This weekend was rainy in Baltimore. By “rainy” I mean it rained non-stop, day and night, and it rained hard. From the time we got out of bed on Saturday morning until the time we got into bed on Sunday night, precipitation was hurtling from the skies. It rained so hard that by Sunday afternoon there was a flood warning. A few hours after that, there was a winter storm warning (because, as it turned out, that’s what Baltimoreans call hail). When the hail stopped, the rain started again. Why wouldn’t it? It was that kind of weekend.
This morning, though, the sun was shining, the sky was a brilliant crystal blue, and the breeze was soft. This was appropriate, because today is Opening Day.
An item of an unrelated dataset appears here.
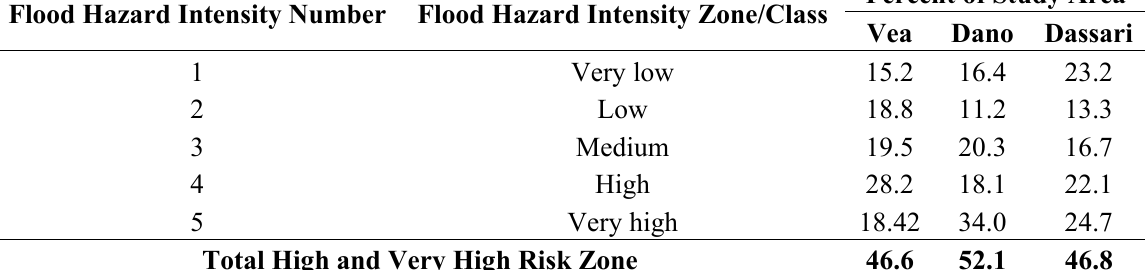
Table 4 . Proportions of areas under various flood intensity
It’s an easy trap to fall into, waxing rhapsodic about Opening Day. But I’m gonna do it anyway. Because Opening Day, it must be said, is a beautiful day, a day when spring finally makes the transition from an abstraction into a bright green reality, a day when gloves pop and red-stitched baseballs whiz with a particular energy, a day when anything is possible (even for Astros fans).
Officially, it bears noting, Opening Night has already happened. Last night, in San Diego, the Padres did beat the Dodgers 3-1, and the game did actually count (never mind that L.A. and Arizona played two games a week ago in Australia, games which also counted, for some reason). But let’s just disregard that, because, let’s be honest, nobody on the East Coast gives a flying fig about anything that happens west of West Virginia. And we’ve all heard too much about the Dodgers, anyway.
Nevertheless, while today might not officially be Opening Day for Major League Baseball, it is certainly Opening Day in Baltimore. As I write this, batting practice is underway about a mile south and west of where I’m sitting. At this moment, Chris Davis might be mashing balls into the Camden Yards stands; relievers and back-up catchers are excitedly shagging balls in the outfield; the grounds crew is shaking off the offseason rust, ready to rake and chalk and stand at attention while the national anthem blares; the defending champs, those lucky devils, are, I imagine, stroking their beards in the visitors’ dugout.
And the best part of it all? There are more games tomorrow. For the next six months, there will always be more games tomorrow. None of them, though, will be Opening Day.